Here is a sketch of how to prove that \(P\) is not equal to \(NP\). Our ideas arose and directly developed from discussions with C.A. Feinstein. Ultimately the question is whether random search over unstructured sets is reducible. We argue that it’s not reducible, basically there are no shortcuts to search over a large set. And this is formalized in the whole conception of computation as deciding the supports of measures, and algorithms are compositions of measures.

Measures and Algorithms:

  1. (Deciding supports is the universal decision problem) Every decision problem is equivalent to the problem of deciding the support of a measure \(\mu\). Or almost equivalently, of deciding the support of the image of a function \(F\). E.g. for the subset sum problem, the image is the pushforward onto \(\bf{Z}\) of the sum total \(\epsilon: 2^X \to {\bf{Z}}\).

  2. (Algorithms are compositions of measures, equivalently paths in the category of finite measure spaces) An algorithm to solve a decision problem is a composition of the measure \(\mu\) or the function \(F\) into intermediate measures or function evaluations. Here we comment that there is a natural composition of measures, c.f. the proofs of triangle inequalities in Wasserstein spaces.

What is the Complexity of a Measure or Function or Algorithm?

The classic definition of computational complexity counts the number of time steps required, or number of calls to RAM or function evaluations, in the worst-possible case. We require here a definition of complexity for measures. The definition must be absolutely simple, and we can only say that the complexity of a measure is the “size” of its support. In this sense, complexity is equivalent to “entropy” as defined by Gromov [insert ref].
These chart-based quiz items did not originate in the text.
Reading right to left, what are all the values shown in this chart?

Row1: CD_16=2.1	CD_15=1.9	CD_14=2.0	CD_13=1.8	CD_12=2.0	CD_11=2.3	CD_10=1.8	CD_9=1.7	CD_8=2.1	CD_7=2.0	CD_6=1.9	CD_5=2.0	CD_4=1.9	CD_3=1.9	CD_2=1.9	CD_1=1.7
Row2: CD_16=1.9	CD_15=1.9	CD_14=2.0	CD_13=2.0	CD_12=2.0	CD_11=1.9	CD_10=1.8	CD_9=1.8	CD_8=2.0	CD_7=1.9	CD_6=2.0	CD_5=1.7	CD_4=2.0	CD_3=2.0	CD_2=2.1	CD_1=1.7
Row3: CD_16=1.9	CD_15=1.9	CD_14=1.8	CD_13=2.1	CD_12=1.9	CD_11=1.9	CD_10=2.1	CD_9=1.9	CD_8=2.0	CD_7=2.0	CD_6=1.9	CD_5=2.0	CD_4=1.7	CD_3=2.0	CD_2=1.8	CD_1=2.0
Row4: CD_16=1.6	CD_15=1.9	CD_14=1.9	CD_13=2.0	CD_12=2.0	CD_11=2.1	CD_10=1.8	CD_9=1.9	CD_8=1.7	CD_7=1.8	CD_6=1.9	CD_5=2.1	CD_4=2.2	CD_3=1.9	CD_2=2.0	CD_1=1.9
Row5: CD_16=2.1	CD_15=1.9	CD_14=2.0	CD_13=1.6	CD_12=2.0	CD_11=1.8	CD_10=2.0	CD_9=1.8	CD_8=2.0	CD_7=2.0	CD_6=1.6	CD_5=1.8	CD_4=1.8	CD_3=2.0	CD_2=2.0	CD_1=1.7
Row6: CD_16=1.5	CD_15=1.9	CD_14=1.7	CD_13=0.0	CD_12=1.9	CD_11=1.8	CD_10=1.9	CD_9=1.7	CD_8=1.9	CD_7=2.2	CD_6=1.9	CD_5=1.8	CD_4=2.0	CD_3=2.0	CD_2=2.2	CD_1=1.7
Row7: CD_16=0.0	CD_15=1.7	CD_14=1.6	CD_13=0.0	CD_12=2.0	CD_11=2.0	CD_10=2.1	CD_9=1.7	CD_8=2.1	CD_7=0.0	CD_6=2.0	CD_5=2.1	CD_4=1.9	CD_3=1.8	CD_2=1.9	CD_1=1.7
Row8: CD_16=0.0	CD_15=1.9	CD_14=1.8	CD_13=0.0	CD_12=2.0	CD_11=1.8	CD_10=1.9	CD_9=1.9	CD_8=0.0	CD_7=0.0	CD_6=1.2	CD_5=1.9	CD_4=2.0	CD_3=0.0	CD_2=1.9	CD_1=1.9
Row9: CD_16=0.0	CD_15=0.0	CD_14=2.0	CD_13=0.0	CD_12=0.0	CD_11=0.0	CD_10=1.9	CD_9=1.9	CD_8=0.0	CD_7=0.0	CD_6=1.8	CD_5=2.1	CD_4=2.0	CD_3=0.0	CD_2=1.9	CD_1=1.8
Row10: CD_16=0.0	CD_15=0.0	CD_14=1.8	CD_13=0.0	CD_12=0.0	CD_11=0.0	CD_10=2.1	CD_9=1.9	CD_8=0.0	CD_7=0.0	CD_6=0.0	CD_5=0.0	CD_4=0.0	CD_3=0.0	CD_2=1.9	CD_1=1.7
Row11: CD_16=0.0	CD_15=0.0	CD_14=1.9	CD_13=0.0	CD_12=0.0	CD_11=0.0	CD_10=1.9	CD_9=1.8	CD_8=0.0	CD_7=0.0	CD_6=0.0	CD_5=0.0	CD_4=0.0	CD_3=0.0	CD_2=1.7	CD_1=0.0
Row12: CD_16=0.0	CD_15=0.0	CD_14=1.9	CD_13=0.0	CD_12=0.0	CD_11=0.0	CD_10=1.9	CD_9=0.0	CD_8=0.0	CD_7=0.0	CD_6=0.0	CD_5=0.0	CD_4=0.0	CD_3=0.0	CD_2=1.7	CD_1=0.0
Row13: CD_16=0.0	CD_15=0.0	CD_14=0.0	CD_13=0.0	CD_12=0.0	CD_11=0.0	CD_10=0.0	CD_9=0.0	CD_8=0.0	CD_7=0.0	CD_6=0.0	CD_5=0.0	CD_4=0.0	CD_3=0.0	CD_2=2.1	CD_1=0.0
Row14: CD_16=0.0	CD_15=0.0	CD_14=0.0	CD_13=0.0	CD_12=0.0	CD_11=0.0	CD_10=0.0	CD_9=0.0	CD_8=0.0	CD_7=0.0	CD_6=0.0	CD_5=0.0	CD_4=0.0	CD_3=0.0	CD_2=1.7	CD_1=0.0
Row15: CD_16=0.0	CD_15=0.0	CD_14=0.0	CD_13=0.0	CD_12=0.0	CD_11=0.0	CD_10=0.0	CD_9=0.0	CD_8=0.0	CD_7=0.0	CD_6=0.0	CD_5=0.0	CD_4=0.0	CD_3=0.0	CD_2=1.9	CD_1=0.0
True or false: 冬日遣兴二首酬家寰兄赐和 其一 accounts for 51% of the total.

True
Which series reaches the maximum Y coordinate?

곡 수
  1. (Complexity and Entropy: the Same Quantity) The complexity of a measure or a function is the “size” of the support. Complexity is subadditive (or superadditive?) with respect to composition. This means that decomposing \(F\) into a very long composition \(F=\cdots \circ F_i \circ F_{i-1} \circ \cdots\) does not necessarily reduce the complexity.

Every Algorithm Is a Composition of Random Searches

  1. (Algorithmic Factorization Theorem) Every algorithm is a composition of deterministic function evaluations and random search over a subset. (This requires more formal definition and proof). This also formalizes the idea that Lebesgue measure on a set amounts to random search on the support.
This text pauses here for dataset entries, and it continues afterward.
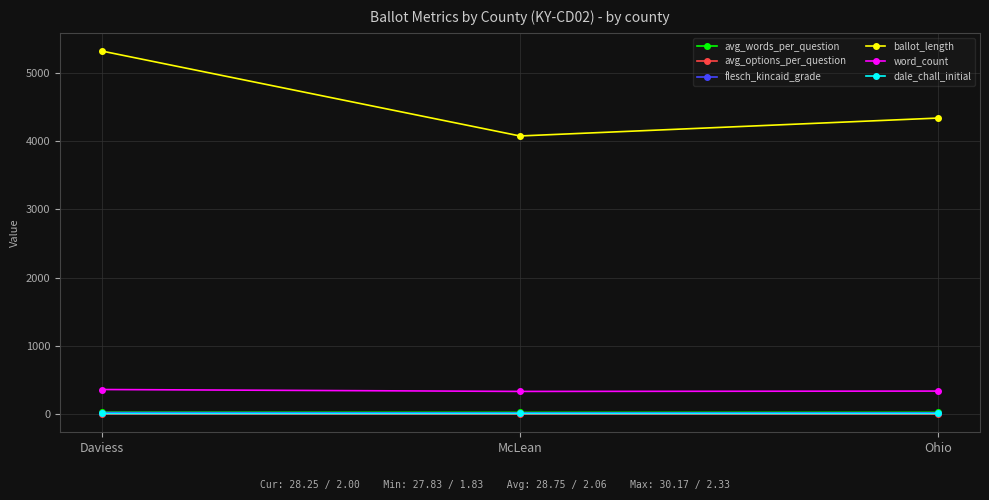

The value of dale_chall_initial at Ohio is 11.4. True or false?

True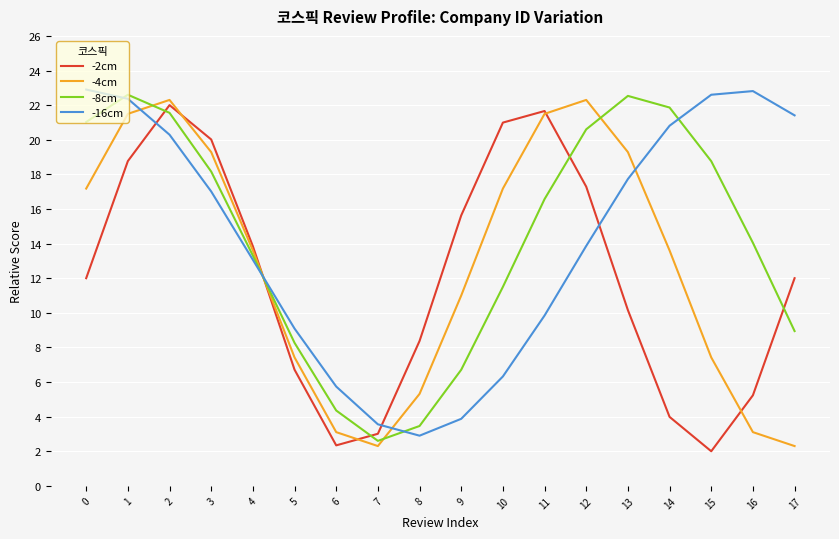

What is the total value across all series at 2?

86.1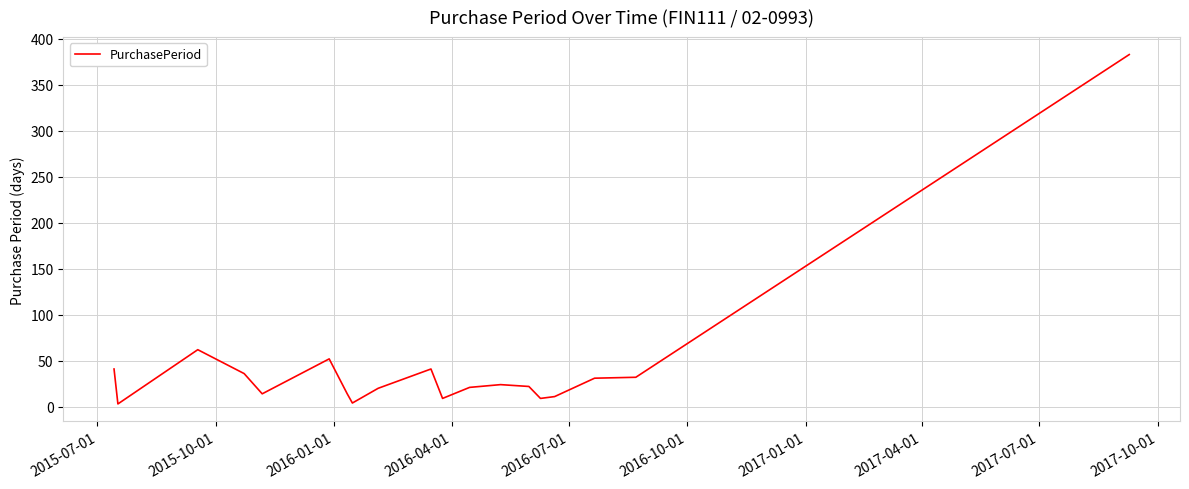

What is the difference between the maximum and minimum values?

380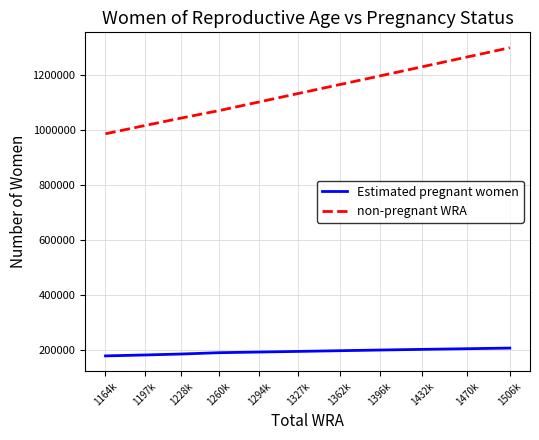

Which series changed the most between 1260k and 1362k?

non-pregnant WRA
Random Search is Computationally Irreducible

  1. (Invariance of Domain and Irreducibility of Measure Complexity) Brouwer-Lebesgue Invariance of Domain theorem applies. This says there do not exist continuous injective measure-preserving maps from \(R^n\) to smaller dimension \(R^k\) for \(k < n\).

The items 1., 2., …, 5. when rigorously established will essentially prove that \(P \neq NP\).